Tarisio Online Auction Turns Ten

Strings Magazine, November 2009

By Erin Shrader

Tarisio, the New York-based violin auctioneer, held its first auction ten years ago this month — the first preview was held in a Boston pub. With multi-city previews and the actual bidding conducted later online, the specialist auction house nimbly took advantage of the best aspects of the brick-and-mortar approach and the new online format to become a major player in the international violin trade.

Tarisio, aptly named for the itinerant violin dealer Luigi Tarisio, is the brainchild of three partners: American violin dealer Christopher Reuning, European dealer and author Dmitry Ginden, and Jason Price, at the time a young violin maker trying to finish a literature degree and desperate to get back into the violin world. It was founded at the beginning of the eBay era.

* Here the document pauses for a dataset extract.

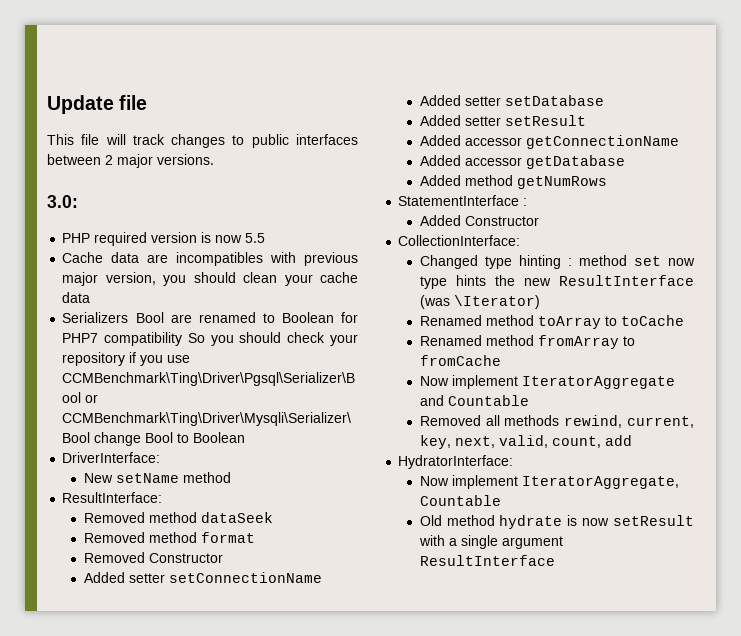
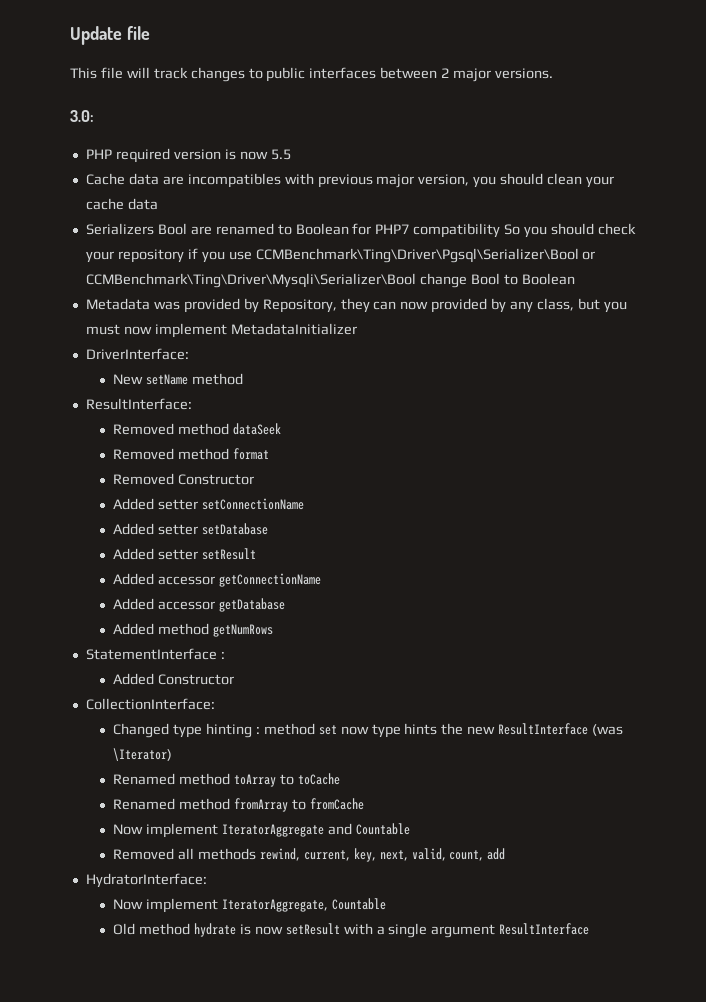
(246, 437) none -> [85,298,627,313] [85,323,357,338] // Metadata was provided by Repository, they can now provided by any class, but you must now implement MetadataInitializer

For years, Reuning and Ginden had discussed ways to improve violin auctions by offering better expertise, guarantees to the buyer, and improved customer service. The eBay format was not quite working for violins, but all three men saw the potential to make auctions more accessible. “There’s a certain intimidation factor,” says Price of standing in the auction room with a paddle, publicly committing to spending a particular amount of money. “That works very well for a certain type of buyer, but not for everyone.

“[Bidding online] also helps shrink the geographical boundaries. You can have people bidding in their pajamas in Singapore, and in the room next door in New York!”

As a start-up, Tarisio had no fixed address and no financing. “I was running it out of my little apartment in Williamstown, Massachusetts, going to classes at the same time,” says Price, recalling the manic early days. Photography was done at Reuning’s Boston shop “until Chris kicked us out! Then we moved to the back of a chiropractor’s office — it was cheap rent. I was surrounded by these plastic skeletons, and models of pelvises and skulls. It was a weird, surreal experience in the middle of the night.”

How times have changed.

In May 2000, Tarisio’s sale of a Brothers Amati viola set a record of $775,500. “That’s when we moved out of the chiropractor’s office,” Price says. The subsequent sale of Isaac Stern’s estate further established the company’s reputation. Today — with offices in New York and London — Tarisio holds seven sales annually and grosses, on average, close to $10 million.